Lemon Butter Fudge
2 cups granulated sugar
1/2 cup evaporated whole milk, unsweetened
1 1/2 tablespoons lemon juice
1/4 teaspoon salt
1 (2-inch) piece lemon zest
4 tablespoons butter (not margarine)
1/2 to 1 teaspoon lemon extract (optional)
1/2 cup chopped nuts (optional)
4 drops yellow food coloring (optional)
Butter the upper sides of a 2-quart saucepan. Put all ingredients except butter and the optional ingredients into the saucepan. Grease and line a 10 x 5-inch pan. Freeze all the butter. Fill the kitchen sink with 1/2 inch of water.
Dissolve the sugar. The mixture may look curdled, but it will turn out fine. Stir constantly with a wooden spoon over low heat until the spoon glides smoothly over the bottom of the an. Increase heat to medium and bring to a boil.

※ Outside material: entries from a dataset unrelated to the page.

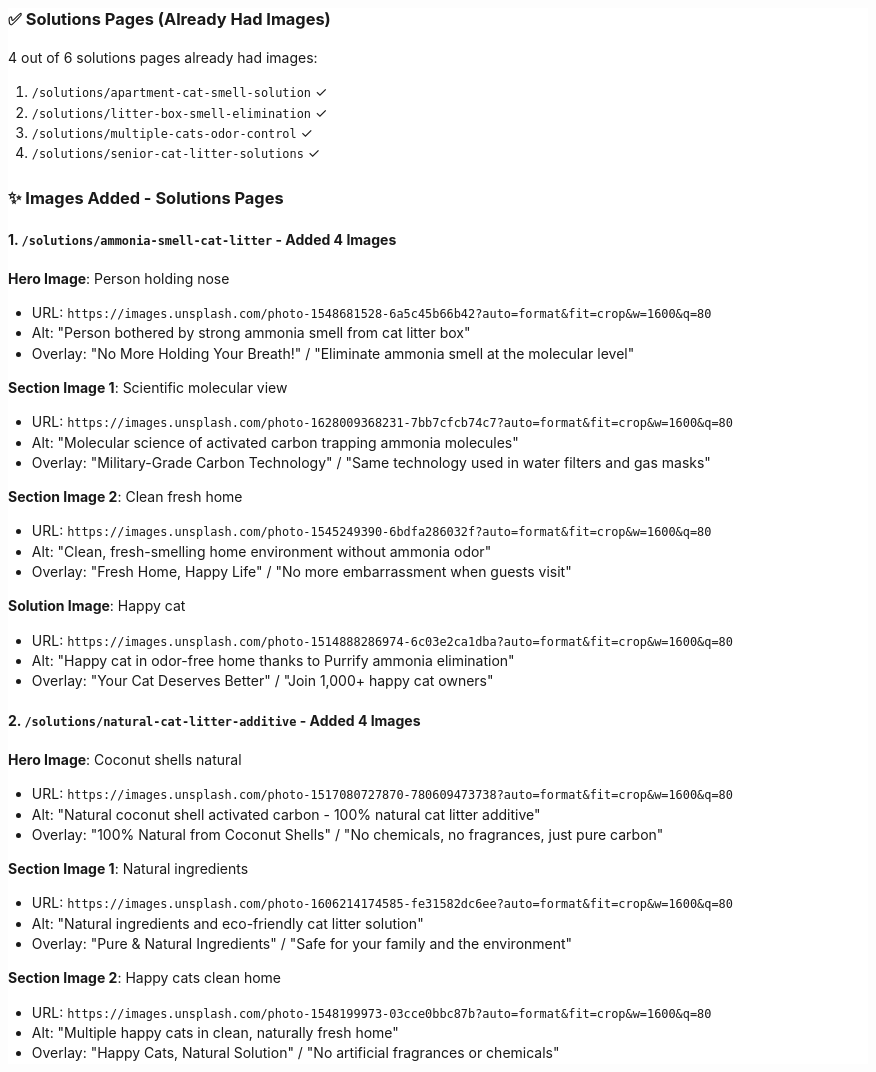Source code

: ### ✅ Solutions Pages (Already Had Images)
4 out of 6 solutions pages already had images:
1. `/solutions/apartment-cat-smell-solution` ✓
2. `/solutions/litter-box-smell-elimination` ✓
3. `/solutions/multiple-cats-odor-control` ✓
4. `/solutions/senior-cat-litter-solutions` ✓

### ✨ Images Added - Solutions Pages

#### 1. `/solutions/ammonia-smell-cat-litter` - Added 4 Images

**Hero Image**: Person holding nose
- URL: `https://images.unsplash.com/photo-1548681528-6a5c45b66b42?auto=format&fit=crop&w=1600&q=80`
- Alt: "Person bothered by strong ammonia smell from cat litter box"
- Overlay: "No More Holding Your Breath!" / "Eliminate ammonia smell at the molecular level"

**Section Image 1**: Scientific molecular view
- URL: `https://images.unsplash.com/photo-1628009368231-7bb7cfcb74c7?auto=format&fit=crop&w=1600&q=80`
- Alt: "Molecular science of activated carbon trapping ammonia molecules"
- Overlay: "Military-Grade Carbon Technology" / "Same technology used in water filters and gas masks"

**Section Image 2**: Clean fresh home
- URL: `https://images.unsplash.com/photo-1545249390-6bdfa286032f?auto=format&fit=crop&w=1600&q=80`
- Alt: "Clean, fresh-smelling home environment without ammonia odor"
- Overlay: "Fresh Home, Happy Life" / "No more embarrassment when guests visit"

**Solution Image**: Happy cat
- URL: `https://images.unsplash.com/photo-1514888286974-6c03e2ca1dba?auto=format&fit=crop&w=1600&q=80`
- Alt: "Happy cat in odor-free home thanks to Purrify ammonia elimination"
- Overlay: "Your Cat Deserves Better" / "Join 1,000+ happy cat owners"

#### 2. `/solutions/natural-cat-litter-additive` - Added 4 Images

**Hero Image**: Coconut shells natural
- URL: `https://images.unsplash.com/photo-1517080727870-780609473738?auto=format&fit=crop&w=1600&q=80`
- Alt: "Natural coconut shell activated carbon - 100% natural cat litter additive"
- Overlay: "100% Natural from Coconut Shells" / "No chemicals, no fragrances, just pure carbon"

**Section Image 1**: Natural ingredients
- URL: `https://images.unsplash.com/photo-1606214174585-fe31582dc6ee?auto=format&fit=crop&w=1600&q=80`
- Alt: "Natural ingredients and eco-friendly cat litter solution"
- Overlay: "Pure & Natural Ingredients" / "Safe for your family and the environment"

**Section Image 2**: Happy cats clean home
- URL: `https://images.unsplash.com/photo-1548199973-03cce0bbc87b?auto=format&fit=crop&w=1600&q=80`
- Alt: "Multiple happy cats in clean, naturally fresh home"
- Overlay: "Happy Cats, Natural Solution" / "No artificial fragrances or chemicals"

Wash down any crystals that may have formed with a pastry brush dipped in hot water, using as little water as possible. Clip a candy thermometer to the side of the saucepan. Reduce heat while retaining boil. Stir no more than necessary. Test in ice water when mixture thickens and bubbles become noisy. A ball, formed in ice water, should hold its shape until heat from your hand begins to flatten it, and it should be slightly chewy. The temperature will be approximately 236 degrees F to 244 degrees F.
Remove saucepan from heat and place it in the sink. Add frozen butter without stirring, then allow the fudge to cool.
Stir when lukewarm and skin forms on top (110 degrees F). Add food coloring and check flavoring. Add optional lemon extract if desired. Remove zest, then agitate in a food processor or with an electric mixer and not by hand. Pause frequently to allow fudge to react. Watch for fudge to thicken, lose its sheen, become light in color or streaked with lighter shades, give off some heat, and suddenly stiffen. If mixing by hand, fudge will “snap” with each stroke; by mixer, mixer waves will become very distinct; by food processor, fudge will flow sluggishly back to center when processor is stopped.
Add optional chopped nuts just before you pour. Pour, score and store when cool in airtight container in refrigerator or at room temperature. Yields 1 pound. This recipe is not easily doubled, but it can be frozen.